WHAT THIS TASK INVOLVES: Translate this sentence from the text below on early Virginia pioneers into Spanish: "Captain John Smith founded the first English Colony at Jamestown, Virginia in 1607."

PAGE EXTRACT:
Early Virginia Pioneers

Early Virginia Pioneers

Captain John Smith founded the first English Colony at Jamestown, Virginia in 1607. Many of the first early English settlers did not survive those first harsh years. The mortality rate was exceedingly high, and in 1621, about one thousand persons (of a total of nineteen hundred who had sailed from Europe) had died before the Virginia coast had even been sighted. Of those who actually set foot on shore during that year, eighty of every ninety soon perished in consequence of diseases contracted at sea or resulting in a change of climate and diet in Virginia.

The winter of 1621-1622 brought much illness and hardship to the colonists, whereupon, hundreds died. The Indians were posing a constant life-threat. Even from the first days of Capt. John Smith they had been rebellious against white settlers. The Indian Emperor Powhatan was dead; his brother, Opencancanough, a powerful, strong-willed Indian, had displaced him. Opencancanough strongly professed his friendship for the English, yet all the while, was craftily plotting his strategy to forever drive the invading Europeans from Indian lands.

SUPPLIED INFORMATION:
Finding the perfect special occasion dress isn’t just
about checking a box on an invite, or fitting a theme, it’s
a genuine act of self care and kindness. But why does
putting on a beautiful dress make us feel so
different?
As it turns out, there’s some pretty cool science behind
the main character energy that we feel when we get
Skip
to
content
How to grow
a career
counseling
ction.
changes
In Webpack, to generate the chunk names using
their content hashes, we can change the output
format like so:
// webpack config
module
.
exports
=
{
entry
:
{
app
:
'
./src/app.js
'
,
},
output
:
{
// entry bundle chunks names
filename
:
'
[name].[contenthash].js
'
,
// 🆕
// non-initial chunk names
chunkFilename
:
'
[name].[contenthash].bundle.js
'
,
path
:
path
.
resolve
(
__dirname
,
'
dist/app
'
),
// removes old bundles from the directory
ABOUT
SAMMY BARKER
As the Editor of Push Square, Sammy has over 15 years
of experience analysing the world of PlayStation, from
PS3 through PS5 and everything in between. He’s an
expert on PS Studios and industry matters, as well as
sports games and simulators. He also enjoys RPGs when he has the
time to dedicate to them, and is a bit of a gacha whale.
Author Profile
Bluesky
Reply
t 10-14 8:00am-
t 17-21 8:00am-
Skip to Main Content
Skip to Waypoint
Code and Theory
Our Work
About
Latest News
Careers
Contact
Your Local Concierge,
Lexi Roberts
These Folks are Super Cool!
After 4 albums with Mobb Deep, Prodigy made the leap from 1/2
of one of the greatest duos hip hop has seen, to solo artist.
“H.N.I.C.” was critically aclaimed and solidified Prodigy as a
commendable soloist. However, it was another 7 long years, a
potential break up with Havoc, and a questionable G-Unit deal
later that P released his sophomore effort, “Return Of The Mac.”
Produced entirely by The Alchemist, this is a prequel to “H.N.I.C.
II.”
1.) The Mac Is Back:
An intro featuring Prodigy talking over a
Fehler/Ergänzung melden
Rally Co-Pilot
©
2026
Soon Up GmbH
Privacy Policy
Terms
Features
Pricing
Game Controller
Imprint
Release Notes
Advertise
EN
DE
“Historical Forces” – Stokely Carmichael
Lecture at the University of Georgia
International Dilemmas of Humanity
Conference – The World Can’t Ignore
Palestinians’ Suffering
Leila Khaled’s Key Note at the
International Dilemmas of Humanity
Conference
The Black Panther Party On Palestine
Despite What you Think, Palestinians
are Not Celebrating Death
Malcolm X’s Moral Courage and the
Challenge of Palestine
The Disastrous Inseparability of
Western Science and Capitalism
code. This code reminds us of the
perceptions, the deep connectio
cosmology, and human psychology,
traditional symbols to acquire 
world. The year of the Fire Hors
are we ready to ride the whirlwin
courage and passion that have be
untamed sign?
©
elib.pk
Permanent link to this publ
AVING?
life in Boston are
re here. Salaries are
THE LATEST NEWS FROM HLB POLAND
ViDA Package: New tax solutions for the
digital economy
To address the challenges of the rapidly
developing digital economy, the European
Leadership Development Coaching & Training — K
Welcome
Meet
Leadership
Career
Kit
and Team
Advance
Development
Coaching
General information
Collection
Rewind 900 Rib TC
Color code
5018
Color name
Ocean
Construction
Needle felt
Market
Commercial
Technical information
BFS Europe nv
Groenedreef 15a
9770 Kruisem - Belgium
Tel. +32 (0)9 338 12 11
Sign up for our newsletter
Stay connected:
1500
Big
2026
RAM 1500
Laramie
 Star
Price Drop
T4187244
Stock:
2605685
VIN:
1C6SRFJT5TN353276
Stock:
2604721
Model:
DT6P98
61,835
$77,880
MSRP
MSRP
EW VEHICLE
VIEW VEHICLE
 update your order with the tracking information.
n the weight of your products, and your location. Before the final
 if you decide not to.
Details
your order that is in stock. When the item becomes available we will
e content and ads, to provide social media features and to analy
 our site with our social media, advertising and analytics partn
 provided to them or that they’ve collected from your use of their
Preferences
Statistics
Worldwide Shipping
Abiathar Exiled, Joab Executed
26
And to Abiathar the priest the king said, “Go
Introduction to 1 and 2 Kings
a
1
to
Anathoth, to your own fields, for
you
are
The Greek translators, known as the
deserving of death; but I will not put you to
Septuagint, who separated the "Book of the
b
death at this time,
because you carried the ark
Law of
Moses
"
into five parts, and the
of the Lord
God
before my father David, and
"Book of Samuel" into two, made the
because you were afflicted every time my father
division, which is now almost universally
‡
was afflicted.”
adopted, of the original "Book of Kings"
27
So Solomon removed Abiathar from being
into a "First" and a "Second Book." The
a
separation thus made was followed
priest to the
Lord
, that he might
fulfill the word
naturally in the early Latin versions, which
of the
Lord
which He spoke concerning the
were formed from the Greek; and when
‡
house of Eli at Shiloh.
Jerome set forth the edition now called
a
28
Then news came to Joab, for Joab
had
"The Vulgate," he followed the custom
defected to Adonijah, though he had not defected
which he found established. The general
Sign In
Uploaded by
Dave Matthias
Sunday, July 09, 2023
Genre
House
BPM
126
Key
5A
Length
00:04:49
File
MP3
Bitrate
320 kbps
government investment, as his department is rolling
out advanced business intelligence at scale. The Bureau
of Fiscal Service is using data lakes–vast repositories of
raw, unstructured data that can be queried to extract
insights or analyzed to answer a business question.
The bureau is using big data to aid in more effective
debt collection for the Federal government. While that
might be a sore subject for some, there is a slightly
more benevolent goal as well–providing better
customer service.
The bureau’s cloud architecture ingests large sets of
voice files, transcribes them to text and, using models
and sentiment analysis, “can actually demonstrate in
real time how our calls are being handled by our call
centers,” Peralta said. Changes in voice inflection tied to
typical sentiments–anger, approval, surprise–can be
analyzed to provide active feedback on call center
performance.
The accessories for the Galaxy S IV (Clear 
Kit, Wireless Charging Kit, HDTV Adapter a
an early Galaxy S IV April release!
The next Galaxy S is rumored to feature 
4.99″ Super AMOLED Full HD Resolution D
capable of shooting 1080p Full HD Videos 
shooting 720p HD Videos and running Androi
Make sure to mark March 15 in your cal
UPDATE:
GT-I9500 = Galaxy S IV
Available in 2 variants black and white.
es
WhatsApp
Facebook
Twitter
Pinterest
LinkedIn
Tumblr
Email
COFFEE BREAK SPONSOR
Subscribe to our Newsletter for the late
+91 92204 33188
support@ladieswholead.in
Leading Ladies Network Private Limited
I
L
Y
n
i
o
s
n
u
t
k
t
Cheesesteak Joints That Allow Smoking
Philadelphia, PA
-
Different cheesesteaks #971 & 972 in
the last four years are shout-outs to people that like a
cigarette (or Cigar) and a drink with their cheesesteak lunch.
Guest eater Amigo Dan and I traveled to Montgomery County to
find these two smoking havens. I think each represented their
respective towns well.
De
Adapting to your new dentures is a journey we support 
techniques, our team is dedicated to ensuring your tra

EXERCISE RESULT: El capitán John Smith fundó la primera colonia inglesa en Jamestown, Virginia, en 1607.